While the Tories slug it out to decide who will be their next leader, new figures expose the destruction caused to the NHS by government policies.

There are now 4.3 million people waiting for hospital treatment and 140,000 people were added to the list between January and April this year.

A year ago there were 4 million people on the list, and two years earlier it was 3.78 million.

“We must not forget that behind these numbers are patients waiting in pain and discomfort,” said Professor Derek Alderson, president of the Royal College of Surgeons.

He added those patients are “possibly unable to work or look after themselves, all the while worried about when they might receive the treatment they need”.

“Living this way for months on end can have a huge impact on quality of life and further deterioration in their health.”

Typical procedures that people have to wait for are joint replacements and cataract surgery.

In addition the proportion of patients with suspected cancer who are seen within two weeks of urgent referral is at the lowest level since records began.

In April, just 89.9 percent were seen within a fortnight of an urgent GP referral, the lowest figure for a decade.


The proportion of cancer patients receiving their first treatment within the target 62 days of an urgent GP referral is just 77 percent. One in four patients have had no treatment two months or more after they were diagnosed with suspected cancer.

The data comes after MPs published a damning report earlier this week warning that patients are being put at risk due to long NHS waits.

Other data shows ambulance trusts struggling to hit targets, in particular the aim to treat or discharge patients within four hours of arriving at an Accident & Emergency department.

BMA consultants’ committee chair Dr Rob Harwood said, “This latest set of NHS figures show a health service descending into an ever-deepening crisis and closer to a system unfit for purpose.

“Despite the BMA warning over a month ago of the crisis in cancer care, it is extremely concerning that we are continuing to see a rising trend in the number of patients forced to wait over two weeks to see a cancer specialist after their GP referral, further adding to their distress.”

Siva Anandaciva, chief analyst at the King’s Fund think tank, said: “These figures show NHS performance is heading in the wrong direction.

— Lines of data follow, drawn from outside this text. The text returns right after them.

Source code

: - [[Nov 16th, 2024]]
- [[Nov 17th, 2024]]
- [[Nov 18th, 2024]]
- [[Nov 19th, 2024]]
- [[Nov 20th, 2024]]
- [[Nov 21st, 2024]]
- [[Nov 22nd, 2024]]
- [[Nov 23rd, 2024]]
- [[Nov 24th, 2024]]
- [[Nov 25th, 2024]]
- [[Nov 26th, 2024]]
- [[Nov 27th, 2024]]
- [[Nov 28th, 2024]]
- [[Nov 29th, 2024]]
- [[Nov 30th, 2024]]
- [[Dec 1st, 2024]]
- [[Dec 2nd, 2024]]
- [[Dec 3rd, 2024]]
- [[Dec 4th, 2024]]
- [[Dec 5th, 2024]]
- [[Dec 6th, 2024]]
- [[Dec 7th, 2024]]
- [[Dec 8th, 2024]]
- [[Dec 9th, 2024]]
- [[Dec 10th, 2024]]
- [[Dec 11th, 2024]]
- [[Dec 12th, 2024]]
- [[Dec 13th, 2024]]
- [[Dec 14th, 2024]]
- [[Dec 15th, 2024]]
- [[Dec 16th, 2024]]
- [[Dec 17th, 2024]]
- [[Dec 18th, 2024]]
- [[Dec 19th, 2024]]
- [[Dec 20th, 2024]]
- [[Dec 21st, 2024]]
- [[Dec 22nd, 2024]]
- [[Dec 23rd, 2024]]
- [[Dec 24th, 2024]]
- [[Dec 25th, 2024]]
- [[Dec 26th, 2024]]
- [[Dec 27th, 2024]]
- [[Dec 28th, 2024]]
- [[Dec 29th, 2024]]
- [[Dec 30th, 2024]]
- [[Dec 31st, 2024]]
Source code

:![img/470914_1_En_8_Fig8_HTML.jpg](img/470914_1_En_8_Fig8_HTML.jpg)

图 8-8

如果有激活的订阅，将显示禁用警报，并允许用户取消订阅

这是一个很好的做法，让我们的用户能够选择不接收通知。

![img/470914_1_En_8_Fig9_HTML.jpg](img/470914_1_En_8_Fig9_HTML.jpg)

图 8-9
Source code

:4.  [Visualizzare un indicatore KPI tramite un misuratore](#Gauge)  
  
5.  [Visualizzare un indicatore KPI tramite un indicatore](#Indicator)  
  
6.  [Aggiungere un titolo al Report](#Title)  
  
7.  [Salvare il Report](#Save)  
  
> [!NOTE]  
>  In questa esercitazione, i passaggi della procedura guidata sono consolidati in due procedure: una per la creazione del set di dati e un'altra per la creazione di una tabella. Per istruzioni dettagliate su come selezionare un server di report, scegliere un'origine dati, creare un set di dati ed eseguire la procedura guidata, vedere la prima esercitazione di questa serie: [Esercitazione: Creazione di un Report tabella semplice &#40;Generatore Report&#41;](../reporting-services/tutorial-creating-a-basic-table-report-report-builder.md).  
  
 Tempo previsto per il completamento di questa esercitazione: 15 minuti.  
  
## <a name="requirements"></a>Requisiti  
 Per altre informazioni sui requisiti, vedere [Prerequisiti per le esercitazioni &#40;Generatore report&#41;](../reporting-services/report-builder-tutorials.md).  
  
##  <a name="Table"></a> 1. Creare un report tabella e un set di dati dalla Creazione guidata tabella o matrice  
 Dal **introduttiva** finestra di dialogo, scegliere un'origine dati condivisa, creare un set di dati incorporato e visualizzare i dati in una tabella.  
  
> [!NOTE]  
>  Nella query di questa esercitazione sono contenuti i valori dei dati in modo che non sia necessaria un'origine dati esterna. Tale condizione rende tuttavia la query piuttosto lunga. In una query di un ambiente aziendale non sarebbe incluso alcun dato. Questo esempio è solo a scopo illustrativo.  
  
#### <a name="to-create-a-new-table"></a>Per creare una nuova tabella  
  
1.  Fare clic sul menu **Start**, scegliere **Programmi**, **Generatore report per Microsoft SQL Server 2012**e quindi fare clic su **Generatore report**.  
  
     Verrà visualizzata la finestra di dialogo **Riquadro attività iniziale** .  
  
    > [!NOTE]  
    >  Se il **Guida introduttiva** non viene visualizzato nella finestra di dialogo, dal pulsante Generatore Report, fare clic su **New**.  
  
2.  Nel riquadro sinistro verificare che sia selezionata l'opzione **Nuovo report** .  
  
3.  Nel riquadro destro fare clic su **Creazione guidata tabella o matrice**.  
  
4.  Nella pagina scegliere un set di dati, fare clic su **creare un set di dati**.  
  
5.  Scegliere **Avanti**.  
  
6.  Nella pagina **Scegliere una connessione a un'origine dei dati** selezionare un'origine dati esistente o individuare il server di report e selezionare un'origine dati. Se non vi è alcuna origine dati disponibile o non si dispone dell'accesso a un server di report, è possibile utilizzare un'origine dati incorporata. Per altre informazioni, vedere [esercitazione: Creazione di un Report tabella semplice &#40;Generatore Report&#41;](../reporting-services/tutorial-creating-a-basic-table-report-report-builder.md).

“Despite the best efforts of NHS staff, it is hard to see how the NHS can get back to delivering its performance standards while it remains in the grip of a workforce crisis.

“If the government is serious about giving patients timely access to care, it must deliver on its promises to address staffing shortages and provide investment and reform for social care and preventative services.”

Every day the Tories remain in office the NHS crisis worsens. Action is needed now against the cuts, closures and privatisation polices that are causing such disasters.

Waiting for a general election is too little and too late.

The trade union leaders and Jeremy Corbyn should put themselves at the head of real resistance.